Oscar-winner Faye Dunaway and celebrated playwright Melinda Lopez — representing two generations of artistry nurtured by the Boston theater community — stole the show at Monday night’s 37th Elliot Norton Awards.
The annual ceremony’s guest of honor, Dunaway reflected on her history with Boston, from years at Boston University to filming “The Thomas Crown Affair” locally. (Mayor Martin J. Walsh acknowledged these connections earlier in the day, proclaiming it Faye Dunaway Day.)
“[Boston] taught me everything I know, basically,” she said to those at the Huntington Avenue Theatre Monday night. Dunaway reflected on learning under Norton, the late, renowned Boston theater critic for whom the awards are named. She’ll soon settle back into Boston to play Katharine Hepburn in “Tea at Five,” a one-woman play from Matthew Lombardo at the Huntington next month.
Lopez, receiving The Norton Prize for Sustained Excellence, brought the crowd to their feet for the evening’s first standing ovation. In her speech, she joked about past slip-ups. The Huntington’s first-ever playwright-in-residence, whose translation of Federico García Lorca’s 1934 play “Yerma” will be presented later this month, recalled cracking up the cast of “Our Town” mid-performance at the Huntington in 2013. “[They fell] like dominoes,” she said. “When you break Stacey Fischer, well, you’ll get one of these.”

Directions: Write the next part of the Elliot Norton Awards article, picking up after its final sentence. The data that follows has no connection to the text about the Elliot Norton Awards.

Provided information:
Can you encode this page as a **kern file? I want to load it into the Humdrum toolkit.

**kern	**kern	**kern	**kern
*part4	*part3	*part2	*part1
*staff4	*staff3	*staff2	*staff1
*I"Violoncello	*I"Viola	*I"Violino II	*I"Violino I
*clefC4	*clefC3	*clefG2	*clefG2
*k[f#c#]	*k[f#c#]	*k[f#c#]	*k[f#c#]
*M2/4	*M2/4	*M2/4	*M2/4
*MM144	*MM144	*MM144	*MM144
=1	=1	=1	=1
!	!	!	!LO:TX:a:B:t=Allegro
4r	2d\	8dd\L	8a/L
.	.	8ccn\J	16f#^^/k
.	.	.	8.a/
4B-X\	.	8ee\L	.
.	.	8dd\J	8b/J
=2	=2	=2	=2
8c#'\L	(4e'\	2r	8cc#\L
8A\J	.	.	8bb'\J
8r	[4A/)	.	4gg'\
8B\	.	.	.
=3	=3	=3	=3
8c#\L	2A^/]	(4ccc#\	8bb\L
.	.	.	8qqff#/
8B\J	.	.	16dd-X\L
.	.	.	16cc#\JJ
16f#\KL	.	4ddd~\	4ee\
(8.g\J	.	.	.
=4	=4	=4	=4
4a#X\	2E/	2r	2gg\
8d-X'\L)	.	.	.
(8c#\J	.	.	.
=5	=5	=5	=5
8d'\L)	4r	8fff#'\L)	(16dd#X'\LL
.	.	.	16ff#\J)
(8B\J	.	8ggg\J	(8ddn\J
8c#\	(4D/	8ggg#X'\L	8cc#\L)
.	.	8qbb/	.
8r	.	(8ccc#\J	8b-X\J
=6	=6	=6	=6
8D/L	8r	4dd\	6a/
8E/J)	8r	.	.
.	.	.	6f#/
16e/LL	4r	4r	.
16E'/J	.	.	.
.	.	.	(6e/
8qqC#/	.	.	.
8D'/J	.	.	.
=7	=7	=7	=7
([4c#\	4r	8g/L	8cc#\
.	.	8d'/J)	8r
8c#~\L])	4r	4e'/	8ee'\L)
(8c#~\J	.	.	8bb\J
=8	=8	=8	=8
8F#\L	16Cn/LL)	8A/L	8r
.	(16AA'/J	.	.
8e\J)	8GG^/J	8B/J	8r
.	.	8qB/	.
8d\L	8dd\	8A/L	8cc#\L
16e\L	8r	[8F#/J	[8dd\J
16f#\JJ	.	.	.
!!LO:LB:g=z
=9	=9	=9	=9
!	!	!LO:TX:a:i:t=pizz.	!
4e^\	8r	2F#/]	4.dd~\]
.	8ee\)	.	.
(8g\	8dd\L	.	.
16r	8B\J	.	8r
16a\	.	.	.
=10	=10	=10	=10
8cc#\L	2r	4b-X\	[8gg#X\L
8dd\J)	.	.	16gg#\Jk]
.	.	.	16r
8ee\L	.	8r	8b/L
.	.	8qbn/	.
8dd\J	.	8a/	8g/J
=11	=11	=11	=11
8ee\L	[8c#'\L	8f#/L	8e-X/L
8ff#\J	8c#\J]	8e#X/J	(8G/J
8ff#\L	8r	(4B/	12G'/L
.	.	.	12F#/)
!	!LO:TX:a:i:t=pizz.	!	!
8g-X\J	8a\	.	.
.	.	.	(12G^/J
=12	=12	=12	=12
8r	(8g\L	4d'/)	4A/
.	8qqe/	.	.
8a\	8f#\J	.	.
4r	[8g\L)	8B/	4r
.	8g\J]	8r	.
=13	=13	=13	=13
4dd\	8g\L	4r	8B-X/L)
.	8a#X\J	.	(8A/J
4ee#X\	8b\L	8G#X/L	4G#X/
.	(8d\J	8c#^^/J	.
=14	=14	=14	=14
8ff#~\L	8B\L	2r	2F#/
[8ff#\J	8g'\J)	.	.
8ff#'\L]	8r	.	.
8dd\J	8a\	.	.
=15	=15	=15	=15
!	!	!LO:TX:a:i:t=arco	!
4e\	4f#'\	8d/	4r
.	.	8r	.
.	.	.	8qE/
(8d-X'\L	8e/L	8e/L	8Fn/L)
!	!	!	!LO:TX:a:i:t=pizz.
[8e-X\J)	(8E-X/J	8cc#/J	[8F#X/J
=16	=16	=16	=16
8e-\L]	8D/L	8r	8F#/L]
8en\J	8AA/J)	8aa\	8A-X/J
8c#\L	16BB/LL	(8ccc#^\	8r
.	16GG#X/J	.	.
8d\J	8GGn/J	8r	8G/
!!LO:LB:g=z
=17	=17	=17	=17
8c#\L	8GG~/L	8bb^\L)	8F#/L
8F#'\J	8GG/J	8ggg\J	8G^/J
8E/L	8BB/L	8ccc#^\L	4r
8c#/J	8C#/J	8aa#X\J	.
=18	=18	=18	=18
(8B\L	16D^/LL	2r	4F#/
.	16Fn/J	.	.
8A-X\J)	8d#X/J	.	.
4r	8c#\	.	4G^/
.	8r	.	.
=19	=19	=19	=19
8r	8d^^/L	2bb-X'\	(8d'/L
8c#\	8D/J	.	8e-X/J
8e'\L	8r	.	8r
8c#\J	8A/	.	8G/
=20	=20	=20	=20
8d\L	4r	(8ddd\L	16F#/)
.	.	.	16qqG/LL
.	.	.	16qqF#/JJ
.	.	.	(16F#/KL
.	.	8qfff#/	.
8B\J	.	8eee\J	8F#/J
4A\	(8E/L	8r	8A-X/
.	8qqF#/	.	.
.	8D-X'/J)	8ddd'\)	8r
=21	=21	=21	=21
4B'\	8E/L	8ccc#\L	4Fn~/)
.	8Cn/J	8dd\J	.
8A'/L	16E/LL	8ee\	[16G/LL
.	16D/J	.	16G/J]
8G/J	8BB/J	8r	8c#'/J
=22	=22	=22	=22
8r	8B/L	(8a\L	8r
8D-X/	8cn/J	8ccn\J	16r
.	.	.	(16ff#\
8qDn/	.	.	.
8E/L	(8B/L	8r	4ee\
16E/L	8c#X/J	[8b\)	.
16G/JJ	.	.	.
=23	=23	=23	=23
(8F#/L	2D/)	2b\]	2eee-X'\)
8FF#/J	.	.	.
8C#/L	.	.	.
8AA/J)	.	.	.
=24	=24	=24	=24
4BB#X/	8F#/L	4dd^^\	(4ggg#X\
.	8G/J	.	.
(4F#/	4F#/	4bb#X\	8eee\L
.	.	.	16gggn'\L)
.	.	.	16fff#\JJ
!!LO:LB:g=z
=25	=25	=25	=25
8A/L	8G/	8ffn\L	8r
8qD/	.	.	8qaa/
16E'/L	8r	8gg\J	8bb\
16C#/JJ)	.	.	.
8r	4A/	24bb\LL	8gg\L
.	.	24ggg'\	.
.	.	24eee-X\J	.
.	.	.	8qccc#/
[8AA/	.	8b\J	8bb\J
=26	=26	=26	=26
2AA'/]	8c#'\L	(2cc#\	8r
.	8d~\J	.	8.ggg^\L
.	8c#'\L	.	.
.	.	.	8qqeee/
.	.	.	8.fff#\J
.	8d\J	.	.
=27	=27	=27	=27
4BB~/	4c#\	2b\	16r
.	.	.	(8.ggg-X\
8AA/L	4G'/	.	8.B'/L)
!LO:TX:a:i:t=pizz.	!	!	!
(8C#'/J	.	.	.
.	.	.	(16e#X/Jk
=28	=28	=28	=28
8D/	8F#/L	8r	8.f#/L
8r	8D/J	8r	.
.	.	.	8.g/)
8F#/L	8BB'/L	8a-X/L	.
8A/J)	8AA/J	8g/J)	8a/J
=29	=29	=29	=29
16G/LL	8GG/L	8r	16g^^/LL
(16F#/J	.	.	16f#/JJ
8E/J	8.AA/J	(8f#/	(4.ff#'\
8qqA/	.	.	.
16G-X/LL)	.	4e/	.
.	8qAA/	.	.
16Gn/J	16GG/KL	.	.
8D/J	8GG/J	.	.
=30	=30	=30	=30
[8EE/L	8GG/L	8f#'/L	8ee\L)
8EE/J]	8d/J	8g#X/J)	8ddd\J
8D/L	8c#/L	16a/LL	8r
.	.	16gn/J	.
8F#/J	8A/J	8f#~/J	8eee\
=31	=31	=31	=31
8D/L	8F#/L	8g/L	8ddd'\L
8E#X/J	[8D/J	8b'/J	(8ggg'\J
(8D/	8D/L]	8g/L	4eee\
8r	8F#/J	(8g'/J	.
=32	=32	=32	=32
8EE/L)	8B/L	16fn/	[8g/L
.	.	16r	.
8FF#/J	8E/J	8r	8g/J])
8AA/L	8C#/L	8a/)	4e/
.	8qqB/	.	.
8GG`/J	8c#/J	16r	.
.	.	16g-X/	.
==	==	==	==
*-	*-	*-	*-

Final answer:
As it celebrated the wealth of performers and productions that made up Boston’s theater scene this past year, the Nortons, chosen by the Boston Theater Critics Association, spread its honors around Monday, spotlighting 23 separate offerings from 15 companies that ranged from fringe players to community bulwarks
The ceremony opened with a rousing rendition of “Wait for It” from “Hamilton” by Winchester native Nicholas Christopher. Christopher took home his own Nortie for playing Aaron Burr in the touring version of Lin-Manuel Miranda’s sung-and-rapped-through musical.
“In a world full of nos, I’d be remiss if I didn’t acknowledge all the yesses I got along the way,” said Christopher.
Broadway in Boston’s “Hamilton,” the Huntington Theatre Company’s “Man in the Ring,” Lyric Stage Company of Boston’s “The Wolves,” Bridge Repertory Theater’s “Dark Room,” SpeakEasy Stage Company’s “Between Riverside and Crazy” and “Once,” and “Dragon Mama” actress and playwright Sara Porkalob each earned two awards at the ceremony, with SpeakEasy leading the way with a total of five awards.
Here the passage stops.